Work to complete:
[1] According to the excerpt on limited companies, which Welsh words may end the name of a company registered in Wales?
[2] Translate this sentence from the excerpt on limited companies into French: "Your name cannot be the same as another registered company’s name."

Your name cannot be the same as another registered company’s name. If your name is too similar to another company’s name or trademark, you may change it if someone makes a complaint.

Your name must usually end in ‘Limited’ or ‘Ltd’. You can include the Welsh equivalents ‘Cyfyngedig’ and ‘Cyf’ instead if you registered the company in Wales.

‘Same as’ names

‘Same as’ names include those where the only difference to an existing name is:

  • certain punctuation
  • certain special characters, for example, the ‘plus’ sign
  • a word or character that’s similar in appearance or meaning to another from the existing name
  • a word or character used commonly in UK company names

Advantages of limited company:

  • Limited liability to owners.
  • Low set-up costs.
  • Easy to incorporate.
  • Simple succession and business transfer.
  • Tax advantage

Disadvantages of a limited company:

  • Complex administration
  • Obtaining finance
  • Public record of your finances and filing history

Limited Company expenses

Here are some of the core business expenses you can set off against Corporation Tax (unless otherwise stated, plus maybe others not listed here specific to your business):

  • Wages / Salary for third parties on payroll inc;
    • Director salaries
    • Pension contributions (via an approved scheme).
    • Employers’ national insurance contributions (NICs).
  • Subcontractor costsanyone you bring in to do some work for you.

Recorded information:

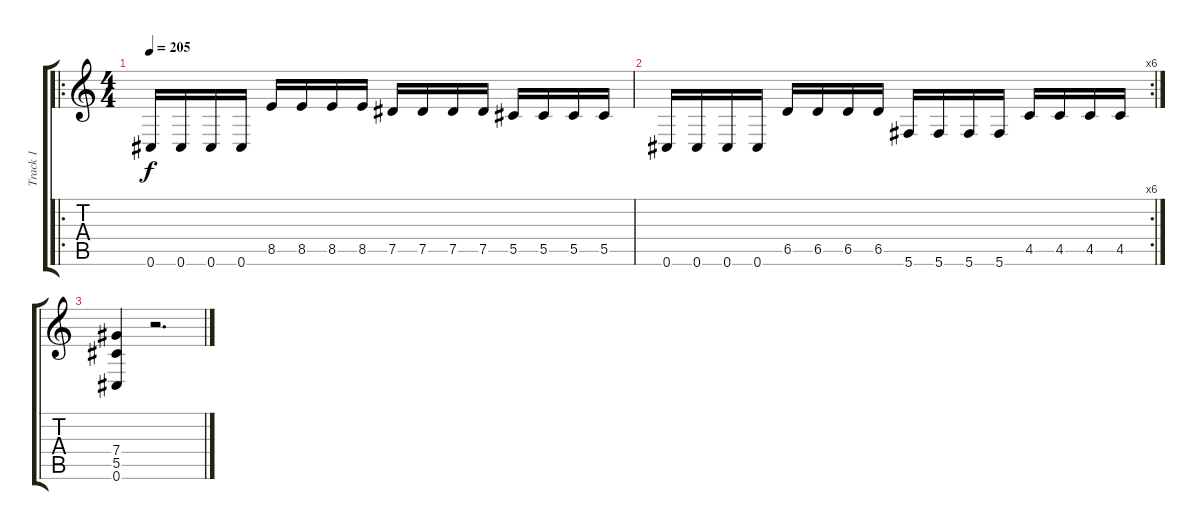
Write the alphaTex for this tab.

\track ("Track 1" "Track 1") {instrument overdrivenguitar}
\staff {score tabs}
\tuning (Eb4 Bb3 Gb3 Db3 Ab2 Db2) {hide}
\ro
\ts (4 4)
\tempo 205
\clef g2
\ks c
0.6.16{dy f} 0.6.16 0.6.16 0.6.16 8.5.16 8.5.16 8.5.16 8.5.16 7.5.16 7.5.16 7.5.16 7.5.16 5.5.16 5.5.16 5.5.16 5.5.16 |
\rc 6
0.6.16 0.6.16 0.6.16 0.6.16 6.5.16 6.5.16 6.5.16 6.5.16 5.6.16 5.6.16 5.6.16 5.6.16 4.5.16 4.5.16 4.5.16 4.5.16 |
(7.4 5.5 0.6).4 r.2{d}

--

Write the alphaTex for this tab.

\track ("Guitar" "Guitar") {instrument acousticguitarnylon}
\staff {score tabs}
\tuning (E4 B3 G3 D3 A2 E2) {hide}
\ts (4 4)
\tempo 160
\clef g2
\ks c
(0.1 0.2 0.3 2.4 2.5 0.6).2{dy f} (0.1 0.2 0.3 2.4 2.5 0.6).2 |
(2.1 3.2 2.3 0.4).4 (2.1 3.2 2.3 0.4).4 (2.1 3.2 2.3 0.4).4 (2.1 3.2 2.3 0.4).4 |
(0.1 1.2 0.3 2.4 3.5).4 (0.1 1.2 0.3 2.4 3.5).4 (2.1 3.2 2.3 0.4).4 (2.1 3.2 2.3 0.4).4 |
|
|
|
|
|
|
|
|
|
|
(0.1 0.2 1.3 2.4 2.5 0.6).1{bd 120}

Replies:
[1] ‘Cyfyngedig’ and ‘Cyf’

[2] Votre nom ne peut pas être identique au nom d’une autre société enregistrée.